Лидия пожала его руку молча. Было неприятно видеть, что глаза Варвары провожают его с явной радостью. Он ушел, оскорбленный равнодушием Лидии, подозревая в нем что-то искусственное и демонстративное. Ему уже казалось, что он ждал: Париж сделает Лидию более простой, нормальной, и, если даже несколько развратит ее, – это пошло бы только в пользу ей. Но, видимо, ничего подобного не случилось и она смотрит на него все теми же глазами ночной птицы, которая не умеет жить днем.

«Надо решительно объясниться с нею», – додумался он и вечером, тоже демонстративно, не пошел в гостиницу, а явился утром, но Алина сказала ему, что Лидия уехала в Троипе-Сергиевскую лавру. Пышно одетая в шелк, Алина сидела перед зеркалом, подпиливая ногти, и небрежненьким тоном говорила:

– У нее, как у ребенка, постоянно неожиданные решения. Но это не потому, что она бесхарактерна, он – характер у нее есть! Она говорила, что ты сделал ей предложение? Смотри, это будет трудная жена. Она все ищет необыкновенных людей, люди, милый мой, – как собаки: породы разные, а привычки у всех одни.

– Странно слышать такие афоризмы из твоих уст, – заметил Клим сердито и насмешливо.

– Почему – странно? Я – не глупа.

Бросив пилку в несессер, она стала протирать ногти замшевой подушечкой. Самгин обратил внимание, что вещи у нее были дорогие, изящные, костюмы – тоже. Много чемоданов. Он усмехнулся.

– А что Лютов? – спросила она, углубленно занимаясь ногтями.

Не без злорадства Клим рассказал ей о том, как Лютов пьянствует, о его революционных знакомствах, о встрече с Туробоевым. Алина выслушала его, не перебивая, потом одобрительно сказала:

– Интересный человек Владимир Васильевич!

– Не жалко тебе его?

– Что-о? – удивленно протянула она. – За что же его жалеть? У него – своя неудача, у меня – своя. Квит. Вот Лида необыкновенного ищет, – выходила бы замуж за него! Нет, серьезно, Клим, купцы – хамоватый народ, это так, но – интересный!

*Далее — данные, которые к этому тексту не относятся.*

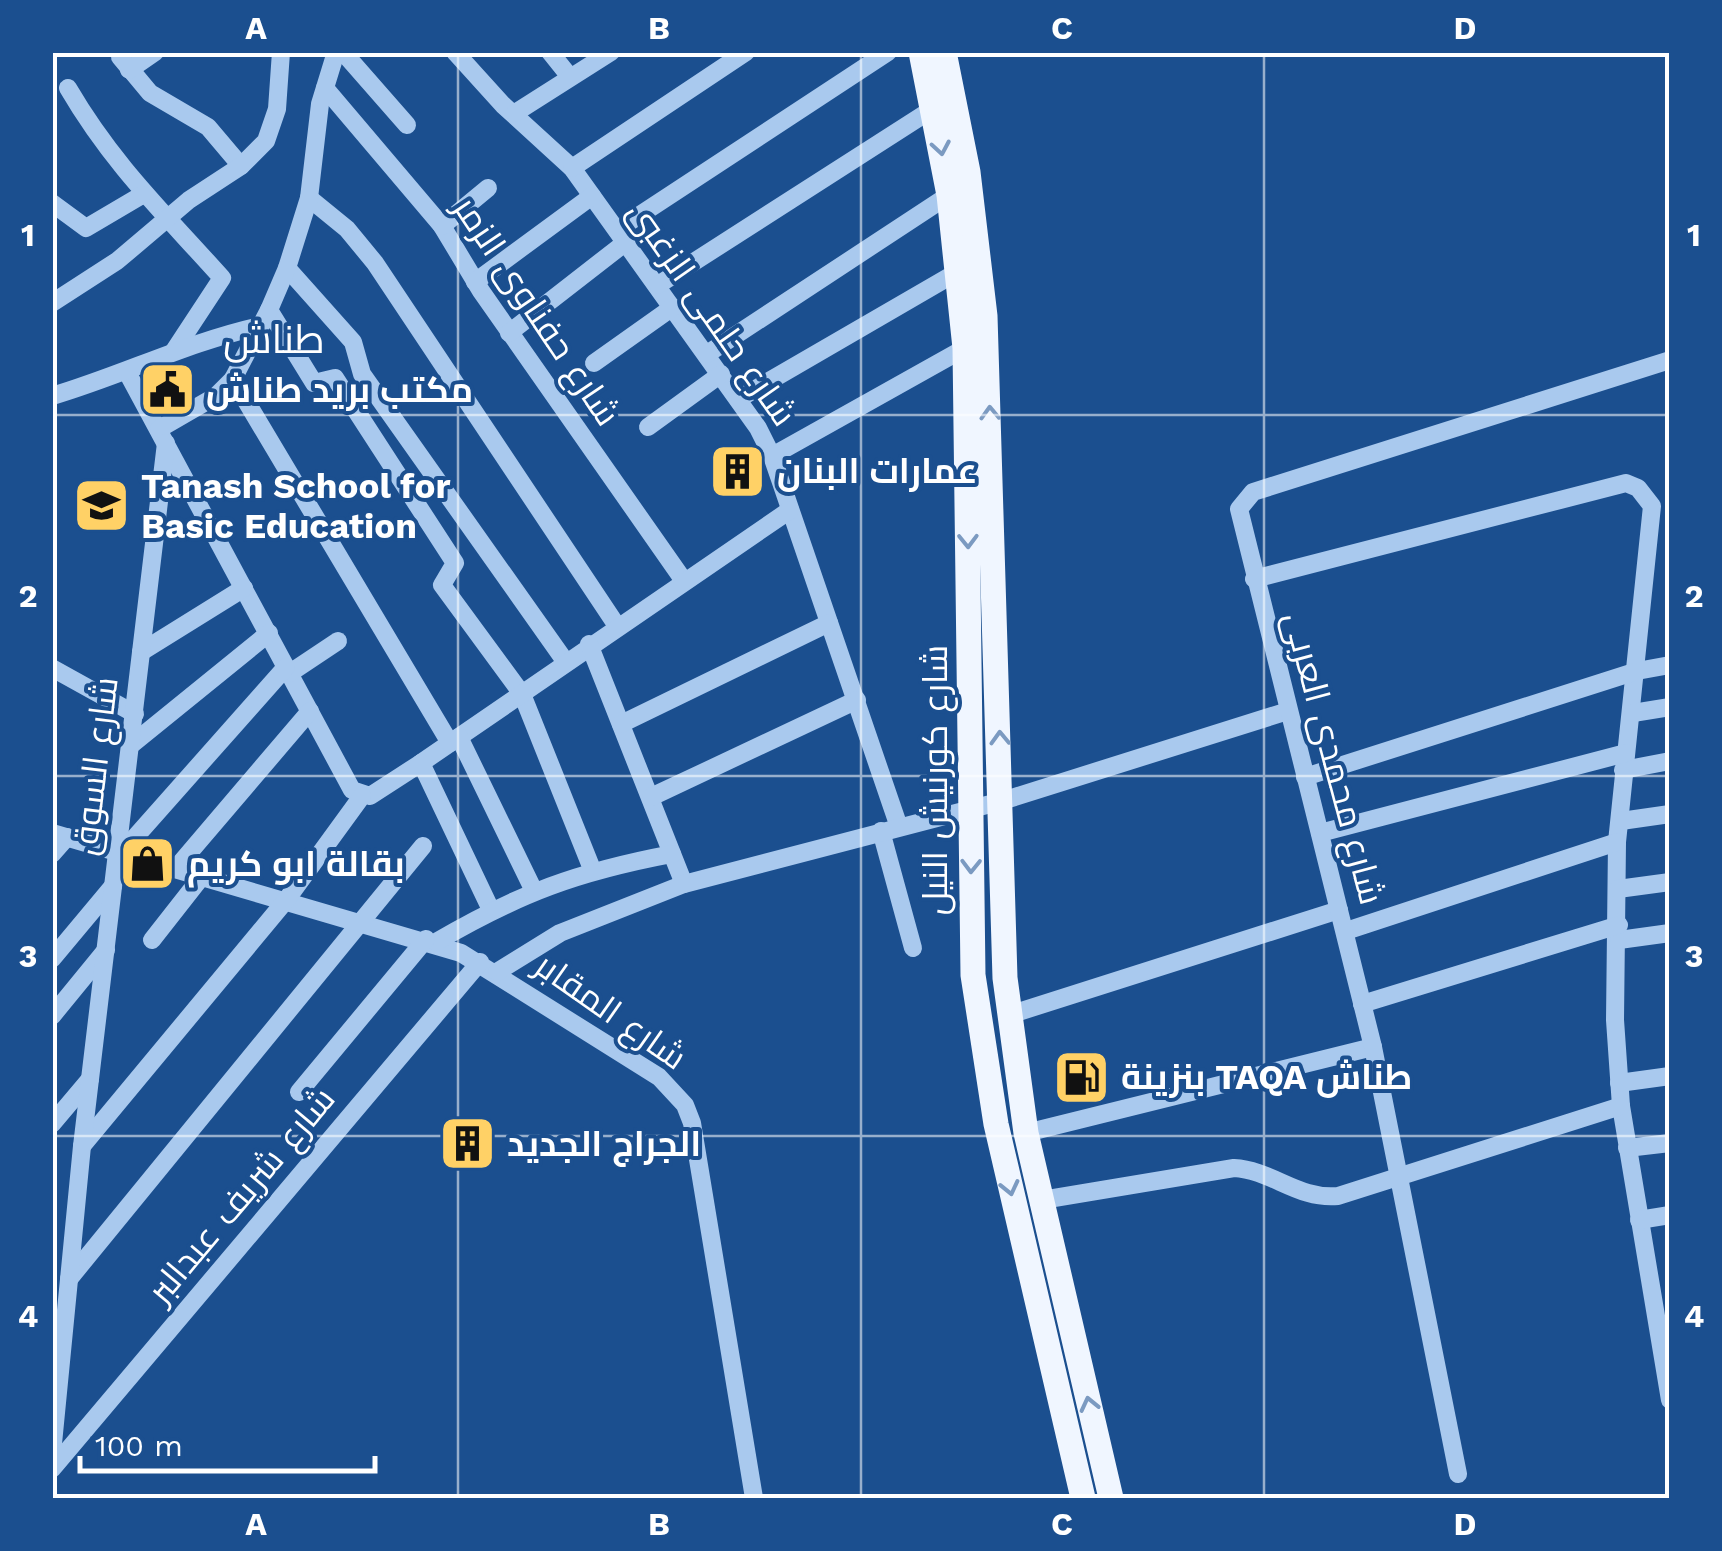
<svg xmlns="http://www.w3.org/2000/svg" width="1722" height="1551" font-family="'Work Sans',Cairo,sans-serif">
<rect width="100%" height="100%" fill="#1b4f8f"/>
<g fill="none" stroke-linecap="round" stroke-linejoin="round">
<g stroke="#a9c9ee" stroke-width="18">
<path d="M343,52L407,125"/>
<path d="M455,52L503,105L572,168L758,428L772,456L899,827"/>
<path d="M550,52L570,77"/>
<path d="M120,57L150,93L208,127L241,166"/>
<path d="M129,70L155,52"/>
<path d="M68,88C113,165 164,213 222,278L174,351"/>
<path d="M325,88L442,226L481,291L684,581"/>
<path d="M515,113L611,52"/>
<path d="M572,168L746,52"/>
<path d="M309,198L347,229L375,263L617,626"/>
<path d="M52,203L86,228L142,195"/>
<path d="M442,226L488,188"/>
<path d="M617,230L888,52"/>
<path d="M287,268L353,342L362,374L565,661"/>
<path d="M475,282L592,196"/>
<path d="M658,285L934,108"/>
<path d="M52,303L117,261L189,200L241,166L266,141L277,109L281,52"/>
<path d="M269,310L314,383L335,378L455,563L442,585L522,694L592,869"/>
<path d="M509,333L626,242"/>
<path d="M707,354L949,195"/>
<path d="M594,363L673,307"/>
<path d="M127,372L352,790L370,796L421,763L790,510"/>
<path d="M233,379L450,743"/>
<path d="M52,396C123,375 188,342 260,326"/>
<path d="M740,398L959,271"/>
<path d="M648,427L721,374"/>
<path d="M159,429L216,396L233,379L269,310L287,268L309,198L320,104L336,52"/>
<path d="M772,456L965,348"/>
<path d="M1254,579L1626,483L1638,488L1652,506L1617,842L1615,1020L1621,1106L1670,1400"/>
<path d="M589,644L684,884"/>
<path d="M141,652L244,588"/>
<path d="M52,668L135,714"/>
<path d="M290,673L338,641"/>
<path d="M1633,713L1670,707"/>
<path d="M621,724L829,623"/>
<path d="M459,737L533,889"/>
<path d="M131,745L269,633"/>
<path d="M421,763L491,910"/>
<path d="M1623,770L1670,761"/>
<path d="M1305,777L1637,671L1670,665"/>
<path d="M651,797L857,700"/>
<path d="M1621,821L1670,814"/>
<path d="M881,831L913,948"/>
<path d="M52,833L461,953L659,1077L685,1105L692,1123L754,1498"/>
<path d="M1320,833L1626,753"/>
<path d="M122,852L286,667"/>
<path d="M52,854L67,837"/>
<path d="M177,867L310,711"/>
<path d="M1618,889L1670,882"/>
<path d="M1346,931L1617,842"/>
<path d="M152,940L203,875"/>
<path d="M1619,940L1670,933"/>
<path d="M436,942C520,893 577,872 672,854"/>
<path d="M52,959L113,886"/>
<path d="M497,972L560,933L684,884L1002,801L1288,711"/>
<path d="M1362,1004L1619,925"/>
<path d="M1009,1015L1339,910"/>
<path d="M52,1016L106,950"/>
<path d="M1619,1083L1670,1076"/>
<path d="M299,1092L426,939"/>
<path d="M52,1124L90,1079"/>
<path d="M1026,1133L1373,1047"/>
<path d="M82,1146L287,899L362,796"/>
<path d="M1627,1148L1670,1143"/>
<path d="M1042,1200L1234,1168C1272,1170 1298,1200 1338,1196L1621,1106"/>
<path d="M1639,1220L1670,1215"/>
<path d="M69,1279L423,846"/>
<path d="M52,1454L82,1146L166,443"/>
<path d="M52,1469L480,962"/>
<path d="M1458,1474L1373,1047L1239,509L1253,492L1670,360"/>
</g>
<g stroke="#f0f6ff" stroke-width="25">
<path d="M921,52L949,195L965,348L973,975L996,1124L1083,1498"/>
<path d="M944,52L968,172L985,316L1005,978L1026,1133L1111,1498"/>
</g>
</g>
<defs><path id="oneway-chevron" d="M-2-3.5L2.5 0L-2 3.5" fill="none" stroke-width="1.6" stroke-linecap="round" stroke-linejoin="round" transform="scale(2.5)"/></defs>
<g stroke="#7b9ac1">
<use href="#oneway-chevron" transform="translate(941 148) rotate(80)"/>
<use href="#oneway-chevron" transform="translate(990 413) rotate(-92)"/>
<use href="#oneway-chevron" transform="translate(968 541) rotate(89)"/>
<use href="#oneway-chevron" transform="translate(1000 738) rotate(-92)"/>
<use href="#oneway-chevron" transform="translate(971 866) rotate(91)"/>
<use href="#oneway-chevron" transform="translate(1010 1188) rotate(77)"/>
<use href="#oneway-chevron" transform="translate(1089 1404) rotate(-103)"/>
</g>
<path fill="none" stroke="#fff" stroke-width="2.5" stroke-opacity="0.55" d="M458,52V1498M861,52V1498M1264,52V1498M52,415H1670M52,776H1670M52,1136H1670"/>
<defs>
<symbol id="civic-square" viewBox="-11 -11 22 22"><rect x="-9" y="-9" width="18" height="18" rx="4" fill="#ffd166" stroke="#1b4f8f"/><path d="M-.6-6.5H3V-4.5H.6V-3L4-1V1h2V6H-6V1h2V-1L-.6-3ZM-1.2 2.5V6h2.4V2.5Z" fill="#111"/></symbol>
<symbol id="building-square" viewBox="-11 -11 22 22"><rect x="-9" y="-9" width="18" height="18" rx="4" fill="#ffd166" stroke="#1b4f8f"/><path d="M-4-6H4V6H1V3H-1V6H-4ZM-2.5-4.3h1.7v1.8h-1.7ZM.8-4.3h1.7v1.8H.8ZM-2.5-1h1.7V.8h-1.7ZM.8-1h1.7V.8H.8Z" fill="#111"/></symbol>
<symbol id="school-square" viewBox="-11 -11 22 22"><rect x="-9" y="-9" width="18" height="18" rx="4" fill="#ffd166" stroke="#1b4f8f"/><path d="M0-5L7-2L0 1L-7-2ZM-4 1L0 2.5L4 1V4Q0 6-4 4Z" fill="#111"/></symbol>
<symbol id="shop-square" viewBox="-11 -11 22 22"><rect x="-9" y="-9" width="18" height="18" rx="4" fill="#ffd166" stroke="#1b4f8f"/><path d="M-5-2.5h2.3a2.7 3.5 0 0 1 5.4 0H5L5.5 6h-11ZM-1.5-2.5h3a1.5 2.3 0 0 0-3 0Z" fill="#111"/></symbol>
<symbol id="fuel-square" viewBox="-11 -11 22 22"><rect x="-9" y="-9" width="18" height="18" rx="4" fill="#ffd166" stroke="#1b4f8f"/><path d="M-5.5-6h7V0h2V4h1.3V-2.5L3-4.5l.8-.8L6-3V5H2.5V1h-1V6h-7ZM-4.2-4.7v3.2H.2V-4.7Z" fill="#111"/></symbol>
</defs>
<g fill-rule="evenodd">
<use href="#civic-square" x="136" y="358" width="63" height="63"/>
<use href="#building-square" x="706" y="440" width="63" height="63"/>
<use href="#school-square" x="70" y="474" width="63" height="63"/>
<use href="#shop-square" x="116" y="832" width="63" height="63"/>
<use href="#fuel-square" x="1050" y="1046" width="63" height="63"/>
<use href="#building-square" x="436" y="1112" width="63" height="63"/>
</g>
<g text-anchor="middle" stroke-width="8" stroke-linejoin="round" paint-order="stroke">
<g font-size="35" fill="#fff" stroke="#1b4f8f">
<text transform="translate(537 311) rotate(56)" y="12">شارع حفناوى الزمر</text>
<text transform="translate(712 313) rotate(55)" y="12">شارع حلمى الزغبى</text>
<text transform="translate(1334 758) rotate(75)" y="12">شارع محمدى العربى</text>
<text transform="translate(95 766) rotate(-83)" y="12">شارع السوق</text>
<text transform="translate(935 780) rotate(-90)" y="12">شارع كورنيش النيل</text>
<text transform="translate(611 1011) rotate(35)" y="12">شارع المقابر</text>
<text transform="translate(241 1195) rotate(-50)" y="12">شارع شريف عبدالبر</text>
</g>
<g font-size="35" font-weight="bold" fill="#fff" stroke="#1b4f8f" text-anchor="start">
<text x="206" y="402">مكتب بريد طناش</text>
<text x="777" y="483">عمارات البنان</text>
<text x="141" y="498">Tanash School for<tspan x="141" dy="40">Basic Education</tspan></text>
<text x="187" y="876">بقالة ابو كريم</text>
<text x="1121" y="1089">بنزينة TAQA طناش</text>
<text x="507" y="1156">الجراج الجديد</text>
</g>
<g font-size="40" fill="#fff" stroke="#1b4f8f">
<text x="274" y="353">طناش</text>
</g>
</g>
<rect width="1722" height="1551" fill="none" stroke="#1b4f8f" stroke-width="110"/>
<path d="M80 1456v15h295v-15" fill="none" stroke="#ffffff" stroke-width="5"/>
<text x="95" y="1456" font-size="30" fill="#ffffff" stroke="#1b4f8f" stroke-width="8" paint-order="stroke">100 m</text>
<rect x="55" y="55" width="1612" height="1441" fill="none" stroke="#fff" stroke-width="4"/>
<g font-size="32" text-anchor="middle" font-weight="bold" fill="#fff">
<text x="256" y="39">A</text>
<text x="659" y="39">B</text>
<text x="1062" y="39">C</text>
<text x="1465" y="39">D</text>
<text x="28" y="246">1</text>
<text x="1694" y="246">1</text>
<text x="28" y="607">2</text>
<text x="1694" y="607">2</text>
<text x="28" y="967">3</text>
<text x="1694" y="967">3</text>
<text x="28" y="1327">4</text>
<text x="1694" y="1327">4</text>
<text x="256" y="1535">A</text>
<text x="659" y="1535">B</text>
<text x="1062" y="1535">C</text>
<text x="1465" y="1535">D</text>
</g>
</svg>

И, повернувшись лицом к нему, улыбаясь, она оживленно, с восторгом передала рассказ какого-то волжского купчика: его дядя, старик, миллионер, семейный человек, сболтнул кому-то, что, если бы красавица губернаторша показала ему себя нагой, он не пожалел бы пятидесяти тысяч. Губернаторше донесли об этом его враги, но она согласилась показать себя, только он должен смотреть на нее из другой комнаты, в замочную скважину. Он посмотрел, стоя на коленях, а потом, встретив губернаторшу глаз на глаз, сказал, поклонясь ей в пояс: «Простите, Христа ради, ваше превосходительство, дерзость мою, а красота ваша воистину – божеская, и благодарен я богу, что видел эдакое чудо».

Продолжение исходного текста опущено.